Data excerpts:
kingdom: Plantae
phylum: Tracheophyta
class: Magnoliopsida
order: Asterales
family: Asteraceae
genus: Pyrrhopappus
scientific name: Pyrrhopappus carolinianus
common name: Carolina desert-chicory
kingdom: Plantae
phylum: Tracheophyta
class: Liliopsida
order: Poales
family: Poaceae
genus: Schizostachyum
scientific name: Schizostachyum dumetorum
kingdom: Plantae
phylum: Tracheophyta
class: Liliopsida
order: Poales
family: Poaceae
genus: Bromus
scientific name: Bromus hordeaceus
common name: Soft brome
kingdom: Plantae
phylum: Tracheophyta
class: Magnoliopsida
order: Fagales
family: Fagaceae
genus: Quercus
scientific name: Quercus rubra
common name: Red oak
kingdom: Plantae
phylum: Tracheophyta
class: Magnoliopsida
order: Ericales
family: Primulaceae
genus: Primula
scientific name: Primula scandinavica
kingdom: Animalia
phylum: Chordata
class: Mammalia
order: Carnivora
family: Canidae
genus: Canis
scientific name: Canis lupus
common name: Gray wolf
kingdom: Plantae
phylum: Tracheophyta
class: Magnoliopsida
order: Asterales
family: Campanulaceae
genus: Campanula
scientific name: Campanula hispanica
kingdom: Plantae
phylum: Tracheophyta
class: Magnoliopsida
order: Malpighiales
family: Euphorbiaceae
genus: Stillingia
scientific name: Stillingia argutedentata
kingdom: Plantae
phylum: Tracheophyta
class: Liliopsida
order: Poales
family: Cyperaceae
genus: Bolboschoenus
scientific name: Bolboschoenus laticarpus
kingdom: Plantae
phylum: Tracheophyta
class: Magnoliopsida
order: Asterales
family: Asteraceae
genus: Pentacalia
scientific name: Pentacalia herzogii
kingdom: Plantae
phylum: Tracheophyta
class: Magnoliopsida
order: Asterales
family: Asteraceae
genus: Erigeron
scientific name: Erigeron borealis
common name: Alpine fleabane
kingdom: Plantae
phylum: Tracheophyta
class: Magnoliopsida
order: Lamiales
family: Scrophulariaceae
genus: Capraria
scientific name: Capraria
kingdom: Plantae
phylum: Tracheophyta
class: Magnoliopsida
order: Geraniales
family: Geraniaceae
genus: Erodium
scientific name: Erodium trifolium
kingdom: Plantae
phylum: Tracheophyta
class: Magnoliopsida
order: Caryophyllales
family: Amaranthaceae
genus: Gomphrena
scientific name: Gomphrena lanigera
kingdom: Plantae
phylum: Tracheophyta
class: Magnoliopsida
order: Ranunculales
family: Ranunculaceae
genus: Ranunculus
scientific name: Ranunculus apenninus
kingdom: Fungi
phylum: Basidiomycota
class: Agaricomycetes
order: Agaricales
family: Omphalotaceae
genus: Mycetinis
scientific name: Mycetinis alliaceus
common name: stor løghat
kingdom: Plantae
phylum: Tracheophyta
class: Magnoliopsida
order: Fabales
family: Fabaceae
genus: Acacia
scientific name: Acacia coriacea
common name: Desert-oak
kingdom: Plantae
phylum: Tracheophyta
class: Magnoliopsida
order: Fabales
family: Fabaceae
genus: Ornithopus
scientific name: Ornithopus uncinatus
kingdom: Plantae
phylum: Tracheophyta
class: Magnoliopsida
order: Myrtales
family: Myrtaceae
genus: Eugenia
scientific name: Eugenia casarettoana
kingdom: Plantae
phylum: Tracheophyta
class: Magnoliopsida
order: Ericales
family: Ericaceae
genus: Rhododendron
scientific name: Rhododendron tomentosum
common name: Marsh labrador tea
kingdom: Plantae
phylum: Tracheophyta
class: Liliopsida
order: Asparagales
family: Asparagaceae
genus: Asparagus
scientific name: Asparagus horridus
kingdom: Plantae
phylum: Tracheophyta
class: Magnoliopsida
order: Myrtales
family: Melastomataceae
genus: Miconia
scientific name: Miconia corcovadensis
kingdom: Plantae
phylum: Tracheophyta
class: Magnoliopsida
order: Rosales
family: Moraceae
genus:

- **SHORT TASK**
Switch every "scientific name" in the rows above to "species", leaving everything else as it is.

- **COMPLETE ANSWER**
kingdom: Plantae
phylum: Tracheophyta
class: Magnoliopsida
order: Asterales
family: Asteraceae
genus: Pyrrhopappus
species: Pyrrhopappus carolinianus
common name: Carolina desert-chicory
kingdom: Plantae
phylum: Tracheophyta
class: Liliopsida
order: Poales
family: Poaceae
genus: Schizostachyum
species: Schizostachyum dumetorum
kingdom: Plantae
phylum: Tracheophyta
class: Liliopsida
order: Poales
family: Poaceae
genus: Bromus
species: Bromus hordeaceus
common name: Soft brome
kingdom: Plantae
phylum: Tracheophyta
class: Magnoliopsida
order: Fagales
family: Fagaceae
genus: Quercus
species: Quercus rubra
common name: Red oak
kingdom: Plantae
phylum: Tracheophyta
class: Magnoliopsida
order: Ericales
family: Primulaceae
genus: Primula
species: Primula scandinavica
kingdom: Animalia
phylum: Chordata
class: Mammalia
order: Carnivora
family: Canidae
genus: Canis
species: Canis lupus
common name: Gray wolf
kingdom: Plantae
phylum: Tracheophyta
class: Magnoliopsida
order: Asterales
family: Campanulaceae
genus: Campanula
species: Campanula hispanica
kingdom: Plantae
phylum: Tracheophyta
class: Magnoliopsida
order: Malpighiales
family: Euphorbiaceae
genus: Stillingia
species: Stillingia argutedentata
kingdom: Plantae
phylum: Tracheophyta
class: Liliopsida
order: Poales
family: Cyperaceae
genus: Bolboschoenus
species: Bolboschoenus laticarpus
kingdom: Plantae
phylum: Tracheophyta
class: Magnoliopsida
order: Asterales
family: Asteraceae
genus: Pentacalia
species: Pentacalia herzogii
kingdom: Plantae
phylum: Tracheophyta
class: Magnoliopsida
order: Asterales
family: Asteraceae
genus: Erigeron
species: Erigeron borealis
common name: Alpine fleabane
kingdom: Plantae
phylum: Tracheophyta
class: Magnoliopsida
order: Lamiales
family: Scrophulariaceae
genus: Capraria
species: Capraria
kingdom: Plantae
phylum: Tracheophyta
class: Magnoliopsida
order: Geraniales
family: Geraniaceae
genus: Erodium
species: Erodium trifolium
kingdom: Plantae
phylum: Tracheophyta
class: Magnoliopsida
order: Caryophyllales
family: Amaranthaceae
genus: Gomphrena
species: Gomphrena lanigera
kingdom: Plantae
phylum: Tracheophyta
class: Magnoliopsida
order: Ranunculales
family: Ranunculaceae
genus: Ranunculus
species: Ranunculus apenninus
kingdom: Fungi
phylum: Basidiomycota
class: Agaricomycetes
order: Agaricales
family: Omphalotaceae
genus: Mycetinis
species: Mycetinis alliaceus
common name: stor løghat
kingdom: Plantae
phylum: Tracheophyta
class: Magnoliopsida
order: Fabales
family: Fabaceae
genus: Acacia
species: Acacia coriacea
common name: Desert-oak
kingdom: Plantae
phylum: Tracheophyta
class: Magnoliopsida
order: Fabales
family: Fabaceae
genus: Ornithopus
species: Ornithopus uncinatus
kingdom: Plantae
phylum: Tracheophyta
class: Magnoliopsida
order: Myrtales
family: Myrtaceae
genus: Eugenia
species: Eugenia casarettoana
kingdom: Plantae
phylum: Tracheophyta
class: Magnoliopsida
order: Ericales
family: Ericaceae
genus: Rhododendron
species: Rhododendron tomentosum
common name: Marsh labrador tea
kingdom: Plantae
phylum: Tracheophyta
class: Liliopsida
order: Asparagales
family: Asparagaceae
genus: Asparagus
species: Asparagus horridus
kingdom: Plantae
phylum: Tracheophyta
class: Magnoliopsida
order: Myrtales
family: Melastomataceae
genus: Miconia
species: Miconia corcovadensis
kingdom: Plantae
phylum: Tracheophyta
class: Magnoliopsida
order: Rosales
family: Moraceae
genus:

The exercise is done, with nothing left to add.